Remove any existing grass by under-cutting it with a spade. For larger areas, it’s much quicker and easier to hire a turf stripper.
Dig over or rotovate the area to be turfed to a depth of about 15cm, removing all debris, large stones, weeds and old tree roots.
Step Two: Smooth The Ground
Rake over the ground to produce a smooth surface. Firm down the soil by lightly rolling with a roller (this can be hired) or by treading the area with your feet. Rake over again and repeat the process until the whole area is level, even and firm. A wide rake makes levelling easier. The ground should be firm but not compacted.
Step Three: Fertilise The Soil
Sprinkle granules of pre-turf fertiliser over the area at a rate of 70g per square metre and lightly rake it in. This will help the rooting process so that the turf becomes established more quickly.
Step Four: Lay The Turf
You can buy turf in strips that are just under one metre square. First of all, measure out the area you want to cover and multiply the length by the width to get the area in square metres. Add an extra 5% to allow for any waste. Don’t let your turf sit around – lay it within 24 hours of its delivery or collection. Check the weather forecast and delay laying it if wet or frosty weather is imminent.

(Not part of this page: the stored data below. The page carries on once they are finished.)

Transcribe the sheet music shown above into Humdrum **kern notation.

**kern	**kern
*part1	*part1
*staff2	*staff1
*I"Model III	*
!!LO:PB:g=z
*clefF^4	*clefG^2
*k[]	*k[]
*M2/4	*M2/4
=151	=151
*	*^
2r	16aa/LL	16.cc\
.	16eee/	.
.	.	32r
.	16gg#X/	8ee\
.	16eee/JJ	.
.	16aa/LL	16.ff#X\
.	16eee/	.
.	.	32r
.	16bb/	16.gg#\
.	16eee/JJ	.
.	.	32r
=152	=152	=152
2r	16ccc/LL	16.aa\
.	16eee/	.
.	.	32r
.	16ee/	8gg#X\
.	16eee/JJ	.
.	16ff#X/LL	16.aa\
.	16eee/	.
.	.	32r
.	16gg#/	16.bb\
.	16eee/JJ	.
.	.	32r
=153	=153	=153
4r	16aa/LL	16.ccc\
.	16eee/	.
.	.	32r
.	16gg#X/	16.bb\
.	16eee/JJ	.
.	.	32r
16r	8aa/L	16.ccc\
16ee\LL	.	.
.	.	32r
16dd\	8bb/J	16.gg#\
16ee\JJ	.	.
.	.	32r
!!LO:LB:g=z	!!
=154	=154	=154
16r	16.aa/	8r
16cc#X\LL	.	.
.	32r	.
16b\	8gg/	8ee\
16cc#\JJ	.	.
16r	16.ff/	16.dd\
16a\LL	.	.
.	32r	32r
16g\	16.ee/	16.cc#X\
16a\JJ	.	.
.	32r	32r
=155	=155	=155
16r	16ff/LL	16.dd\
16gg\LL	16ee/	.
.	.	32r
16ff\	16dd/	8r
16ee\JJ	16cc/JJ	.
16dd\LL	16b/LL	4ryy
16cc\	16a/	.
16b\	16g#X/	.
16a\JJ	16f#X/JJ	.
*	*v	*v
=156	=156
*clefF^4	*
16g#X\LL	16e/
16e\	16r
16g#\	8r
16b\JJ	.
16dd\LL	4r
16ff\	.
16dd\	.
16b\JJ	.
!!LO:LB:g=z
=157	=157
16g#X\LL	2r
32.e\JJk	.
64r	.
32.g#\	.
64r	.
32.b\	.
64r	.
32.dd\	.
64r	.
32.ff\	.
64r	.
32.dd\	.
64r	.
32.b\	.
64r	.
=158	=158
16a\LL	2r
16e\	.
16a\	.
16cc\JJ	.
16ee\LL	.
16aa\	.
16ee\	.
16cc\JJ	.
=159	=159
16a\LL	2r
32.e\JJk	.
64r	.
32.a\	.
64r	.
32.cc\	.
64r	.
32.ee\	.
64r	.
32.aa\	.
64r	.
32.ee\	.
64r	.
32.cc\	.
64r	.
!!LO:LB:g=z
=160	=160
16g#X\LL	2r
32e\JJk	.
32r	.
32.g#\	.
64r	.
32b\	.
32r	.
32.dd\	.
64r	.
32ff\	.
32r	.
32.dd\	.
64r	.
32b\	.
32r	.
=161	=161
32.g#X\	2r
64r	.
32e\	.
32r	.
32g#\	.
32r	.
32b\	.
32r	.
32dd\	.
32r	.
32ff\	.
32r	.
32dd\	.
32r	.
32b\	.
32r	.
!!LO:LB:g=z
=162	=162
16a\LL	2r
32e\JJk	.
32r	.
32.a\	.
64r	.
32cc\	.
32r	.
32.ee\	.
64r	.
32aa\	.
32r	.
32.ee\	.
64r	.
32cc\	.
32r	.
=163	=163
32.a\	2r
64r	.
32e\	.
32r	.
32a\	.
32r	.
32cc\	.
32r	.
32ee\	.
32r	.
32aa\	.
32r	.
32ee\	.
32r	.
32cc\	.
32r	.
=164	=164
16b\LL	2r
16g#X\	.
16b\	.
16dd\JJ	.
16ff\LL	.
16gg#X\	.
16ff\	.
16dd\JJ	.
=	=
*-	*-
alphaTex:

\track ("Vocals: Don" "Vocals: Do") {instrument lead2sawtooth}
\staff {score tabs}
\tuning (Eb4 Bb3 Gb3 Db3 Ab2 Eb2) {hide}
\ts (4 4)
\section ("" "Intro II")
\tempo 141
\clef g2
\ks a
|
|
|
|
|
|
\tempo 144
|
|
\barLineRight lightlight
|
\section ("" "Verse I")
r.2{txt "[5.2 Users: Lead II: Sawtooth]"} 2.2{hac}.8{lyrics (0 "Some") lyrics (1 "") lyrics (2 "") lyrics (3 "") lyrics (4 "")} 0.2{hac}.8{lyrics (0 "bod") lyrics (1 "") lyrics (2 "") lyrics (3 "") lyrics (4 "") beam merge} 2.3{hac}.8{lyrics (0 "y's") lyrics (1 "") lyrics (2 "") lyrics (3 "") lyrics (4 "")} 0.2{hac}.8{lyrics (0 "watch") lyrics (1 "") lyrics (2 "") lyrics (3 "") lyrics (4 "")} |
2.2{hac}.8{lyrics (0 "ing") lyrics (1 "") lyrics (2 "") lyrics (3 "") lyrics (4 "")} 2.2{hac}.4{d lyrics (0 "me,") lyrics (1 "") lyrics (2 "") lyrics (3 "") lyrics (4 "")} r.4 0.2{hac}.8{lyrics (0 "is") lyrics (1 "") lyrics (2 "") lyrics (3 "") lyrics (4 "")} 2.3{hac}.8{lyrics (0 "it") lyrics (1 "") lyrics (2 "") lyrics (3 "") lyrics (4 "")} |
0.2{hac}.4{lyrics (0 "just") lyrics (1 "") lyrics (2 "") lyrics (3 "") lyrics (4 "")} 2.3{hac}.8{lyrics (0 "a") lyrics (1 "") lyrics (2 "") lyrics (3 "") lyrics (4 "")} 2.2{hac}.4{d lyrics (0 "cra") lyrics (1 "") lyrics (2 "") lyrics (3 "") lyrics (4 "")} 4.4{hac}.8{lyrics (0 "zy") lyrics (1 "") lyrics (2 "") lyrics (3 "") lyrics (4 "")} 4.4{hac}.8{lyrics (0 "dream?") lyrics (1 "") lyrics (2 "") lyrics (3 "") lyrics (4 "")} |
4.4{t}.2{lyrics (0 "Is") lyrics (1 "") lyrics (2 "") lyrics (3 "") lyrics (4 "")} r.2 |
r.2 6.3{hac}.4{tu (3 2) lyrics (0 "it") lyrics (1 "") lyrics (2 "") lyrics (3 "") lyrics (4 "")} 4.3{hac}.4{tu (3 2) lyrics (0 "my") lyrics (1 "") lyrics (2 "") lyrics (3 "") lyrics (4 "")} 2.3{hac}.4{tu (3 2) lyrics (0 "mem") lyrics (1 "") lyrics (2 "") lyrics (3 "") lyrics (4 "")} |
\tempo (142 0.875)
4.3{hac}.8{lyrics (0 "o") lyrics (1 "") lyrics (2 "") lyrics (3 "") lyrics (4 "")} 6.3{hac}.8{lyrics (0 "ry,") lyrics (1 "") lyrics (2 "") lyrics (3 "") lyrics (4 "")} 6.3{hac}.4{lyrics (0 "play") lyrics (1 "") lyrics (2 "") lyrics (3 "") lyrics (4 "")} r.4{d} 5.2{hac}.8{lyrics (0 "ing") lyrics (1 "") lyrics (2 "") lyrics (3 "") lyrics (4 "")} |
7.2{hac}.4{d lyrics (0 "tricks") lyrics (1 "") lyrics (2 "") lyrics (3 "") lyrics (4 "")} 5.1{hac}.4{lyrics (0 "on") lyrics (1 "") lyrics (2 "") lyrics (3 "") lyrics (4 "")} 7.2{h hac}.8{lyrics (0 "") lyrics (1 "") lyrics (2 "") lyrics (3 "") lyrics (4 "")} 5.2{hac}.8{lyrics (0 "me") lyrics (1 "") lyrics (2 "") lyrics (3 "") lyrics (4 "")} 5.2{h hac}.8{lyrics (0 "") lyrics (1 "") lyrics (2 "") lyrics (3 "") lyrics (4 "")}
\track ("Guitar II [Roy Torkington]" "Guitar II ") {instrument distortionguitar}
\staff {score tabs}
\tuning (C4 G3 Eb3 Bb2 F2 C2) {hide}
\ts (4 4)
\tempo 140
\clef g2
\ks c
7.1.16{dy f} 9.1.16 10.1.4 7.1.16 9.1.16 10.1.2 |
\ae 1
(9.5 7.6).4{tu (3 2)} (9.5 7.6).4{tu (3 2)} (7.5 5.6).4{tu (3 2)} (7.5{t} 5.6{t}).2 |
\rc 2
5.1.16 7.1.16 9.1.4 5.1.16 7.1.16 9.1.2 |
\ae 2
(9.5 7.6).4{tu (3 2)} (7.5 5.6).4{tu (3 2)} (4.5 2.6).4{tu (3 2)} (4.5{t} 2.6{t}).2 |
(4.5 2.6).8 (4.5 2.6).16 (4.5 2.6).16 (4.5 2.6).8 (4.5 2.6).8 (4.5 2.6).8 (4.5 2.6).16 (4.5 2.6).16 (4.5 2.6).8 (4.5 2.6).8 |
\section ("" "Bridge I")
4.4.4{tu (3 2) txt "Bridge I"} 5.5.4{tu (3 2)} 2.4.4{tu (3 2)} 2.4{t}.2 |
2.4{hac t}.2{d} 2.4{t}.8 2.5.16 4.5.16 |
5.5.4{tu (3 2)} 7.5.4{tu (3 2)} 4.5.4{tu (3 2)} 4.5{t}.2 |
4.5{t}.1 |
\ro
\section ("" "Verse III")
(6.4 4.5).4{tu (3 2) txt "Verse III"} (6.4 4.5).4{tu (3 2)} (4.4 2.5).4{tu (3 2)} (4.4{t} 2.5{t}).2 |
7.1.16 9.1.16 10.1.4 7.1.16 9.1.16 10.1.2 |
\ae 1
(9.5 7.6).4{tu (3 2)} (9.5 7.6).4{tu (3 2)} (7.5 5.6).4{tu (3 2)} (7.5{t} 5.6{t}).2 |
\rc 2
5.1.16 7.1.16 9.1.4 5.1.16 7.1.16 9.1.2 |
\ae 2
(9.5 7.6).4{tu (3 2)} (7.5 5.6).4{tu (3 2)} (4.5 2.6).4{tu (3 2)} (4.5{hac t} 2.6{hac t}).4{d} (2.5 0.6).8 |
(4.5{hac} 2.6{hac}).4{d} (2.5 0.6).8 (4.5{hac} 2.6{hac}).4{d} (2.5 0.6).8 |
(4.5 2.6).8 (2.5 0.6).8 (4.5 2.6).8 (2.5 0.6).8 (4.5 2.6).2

Mark out the boundaries of the intended lawn area clearly using a builder’s line and sharpened wooden stakes or pegs. Use a club hammer to drive them into the ground. Lay turf along all the edges first with the longest sides of the turfs parallel to the boundary line – if there is a curved edge you will need to overlap pairs of turfs slightly and then trim off the excess. Cut turfs to size with a longbladed knife or a half-moon edging iron. When turfing up to hard edges, ensure the top of the soil is level with the edging before laying the turf. This leaves the surface of the lawn above the surface of the surrounding hard surface so that you can mow up to the edge.
Lay the turf in rows across the site working forward from a straight side. Stagger the joints, as in brickwork, from row to row. Butt the ends and edges tightly together without stretching the turf to ensure there aren’t any gaps anywhere. Use a board as a platform to work from, placed on top of turfs you have just laid.
If you spot a hollow in any of the turf, peel it back and fill the gap beneath with topsoil before replacing it. If there are gaps in between your pieces of turf, sprinkle some fine topsoil into them and brush over with a soft broom to ensure even coverage.
Roll your finished lawn with a light roller to level the turf and bed it into the soil. Tidy the edges of your new lawn with a long-bladed knife or half-moon edging iron. Curved edges can be created by marking out the line with a hosepipe or a trail of silver sand.
Step Five: Repairing Patches
If you’ve got bare patches in your lawn, you can use turf to fill them in.
Cut out the strip of lawn with its bare patch, making sure you match it to the same size as the roll of replacement turf – use a half-moon edging iron. Undercut with a spade to remove the old turf strip.
Add topsoil or remove some soil to achieve the correct soil level using the thickness of the new turf as a guide. Ensure the soil surface is level and scatter on pre-turf fertiliser.
Lay the turf in position, checking that it’s level with the surrounding lawn. If there are any slight mounds or hollows, peel back the turf and either remove some soil or fill with a little topsoil before replacing the turf. Butt the edges of the new turf tightly to the edges of the existing lawn.
Water the turf thoroughly and keep well watered until it’s established.
If the damaged area is at the edge of a lawn, you can carry out the same repair process and trim the edge of the turf with a long-bladed knife or half-moon edging iron.